The foregoing description is only of the preferred embodiments of the utility model, and all changes and modifications that come within the meaning and range of equivalency of the claims are therefore intended to be embraced therein.

Claims (5)

1. The ash removing device of the refractory brick production line is characterized by comprising a main frame (11), wherein the main frame (11) is connected with a brick receiving belt conveyor (12), and the main frame (11) or the brick receiving belt conveyor (12) is connected with an ash removing component (13);

The ash removal assembly (13) comprises a first fixing frame (131) arranged on a main frame (11) or a brick receiving belt conveyor (12), an adjusting screw (132) is connected to the first fixing frame (131), an adjusting nut (133) is connected to the adjusting screw (132) in a threaded mode, a first rolling brush fixing frame (134) is connected to the lower portion of the adjusting screw (132), more than two first rolling brushes (137) arranged at intervals are connected to the first rolling brush fixing frame (134) in a rotating mode, driven gears (138) are arranged on at least one side of each first rolling brush (137), two adjacent driven gears (138) on the same side are meshed, a first driving unit (139) is connected to the first rolling brush fixing frame (134), and a driving gear (1310) is connected to the output end of the first driving gear (1310) and meshed with at least one driven gear (138) on the same side.

2. The ash removal device of a refractory brick production line according to claim 1, wherein the first rolling brush fixing frame (134) is connected with a guide rod (135), and the guide rod (135) is slidably connected with a guide sleeve (136) arranged on the first fixing frame (131).

3. The ash removal device of a refractory brick production line according to claim 1, characterized in that the surface of the first rolling brush (137) has a preset distance from the conveying surface of the brick receiving belt conveyor (12).

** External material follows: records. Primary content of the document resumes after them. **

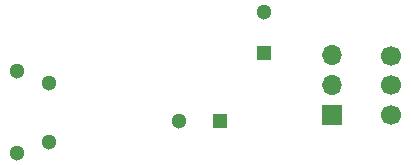
<source format=gbr>
G04 #@! TF.FileFunction,Soldermask,Bot*
%FSLAX46Y46*%
G04 Gerber Fmt 4.6, Leading zero omitted, Abs format (unit mm)*
G04 Created by KiCad (PCBNEW (2015-12-22 BZR 6403)-product) date Mon 09 Jan 2017 12:27:38 AM EST*
%MOMM*%
G01*
G04 APERTURE LIST*
%ADD10C,0.100000*%
%ADD11C,1.300000*%
%ADD12R,1.300000X1.300000*%
%ADD13C,1.700000*%
%ADD14R,1.700000X1.700000*%
%ADD15O,1.700000X1.700000*%
G04 APERTURE END LIST*
D10*
D11*
X140500000Y-110000000D03*
D12*
X144000000Y-110000000D03*
D13*
X158500000Y-104500000D03*
D11*
X129562540Y-106749100D03*
X129562540Y-111749100D03*
X126862540Y-105749100D03*
X126862540Y-112749100D03*
X147750000Y-100750000D03*
D12*
X147750000Y-104250000D03*
D13*
X158500000Y-107000000D03*
X158500000Y-109500000D03*
D14*
X153500000Y-109540000D03*
D15*
X153500000Y-107000000D03*
X153500000Y-104460000D03*
M02*

</source>
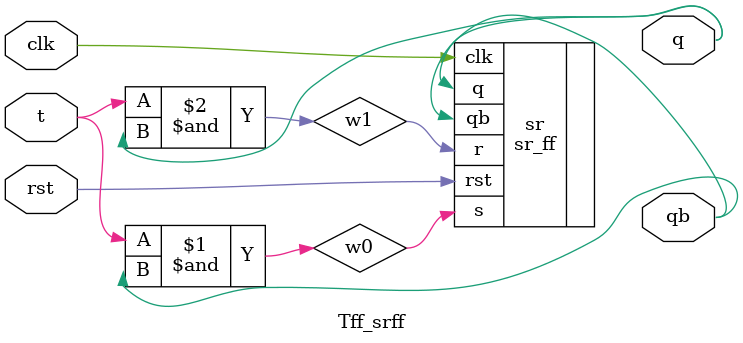
<source format=v>
`include "sr_ff.v"
module Tff_srff(t,clk,rst,q,qb);
  input t,clk,rst;
  output q,qb;
  wire w0,w1;
  and g1(w0,t,qb);
  and g2(w1,t,q);
  sr_ff sr(.s(w0),.r(w1),.clk(clk),.rst(rst),.q(q),.qb(qb));
endmodule

</source>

4. The ash removal device of a refractory brick production line according to claim 1, further comprising a centering unit (14), wherein the centering unit (14) is positioned in front of an inlet end of the ash removal assembly (13), and the centering unit (14) is connected to the main frame (11) or the brick receiving belt conveyor (12).

5. The ash removal device of a refractory brick production line according to claim 4, wherein the centering unit (14) comprises two cylinders (141) symmetrically arranged on the main frame (11) or the brick receiving belt conveyor (12), an output end of each cylinder (141) is connected with a side pressure plate (142), and the two side pressure plates (142) are oppositely arranged.